I'm like you - started with X10 stuff and went to Insteon about five years ago.
My big thing is that my house was wired by idiots, and the switches aren't ever where you'd want them. Hell, the ceiling lights and fans in the bedrooms aren't even on the same circuit as the wall switch. (The wall switch used to feed a switched outlet, as the house was built without ceiling lights in the bedrooms.) Much of the split-level house is such that you're stumbling up or down stairs in the dark before you get to the switch you need. The ability to control a bunch of stuff from a single keypad at each room entrance was the one overriding feature. It's awesome, and I couldn't be happier with it.
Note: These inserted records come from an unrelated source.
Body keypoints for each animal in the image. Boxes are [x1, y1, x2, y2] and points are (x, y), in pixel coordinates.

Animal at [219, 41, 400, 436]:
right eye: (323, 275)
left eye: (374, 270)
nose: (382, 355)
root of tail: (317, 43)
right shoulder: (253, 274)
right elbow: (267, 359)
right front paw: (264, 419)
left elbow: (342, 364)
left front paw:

My ex-wife never had any issue with the system (and in fact, actually installed a good chunk of it, being a fellow engineer). My current girlfriend, who is significantly less technically inclined, figured it out in about ten seconds with no explanation. But that's because it doesn't require web browsers or smart phones or other crap - everything you need is right there, right beside the door where you need to interact with it. Oh, and it's got labels, and lights up in the dark, so...
A few thoughts:
- One downside is that I had an entire generation of Keypadlincs go bad after about 3-4 years. All v5.x units, all killed in the course of a few weeks (power quality issues). Had six of them, so there's a chunk of change. Ouch. I found it interesting it only affected the 5.x units, however. Everything from earlier and later generations survived just fine.
- Insteon is unmanagable without an ISY-99 or 994. It just is. Best money I ever spent - now I just fire up a java app and can reconfigure anything I need in a few minutes.
- It's proprietary. If Smarthome ever goes under, I get to start over.
The rest of my automation is mostly telemetry. Temperature, leak monitoring, furnace monitoring, security cameras, etc. It's almost entirely based on embedded Linux boxes (RPis and older hacked Seagate Dockstars) scattered around, feeding data back to a central house server that then monitors things.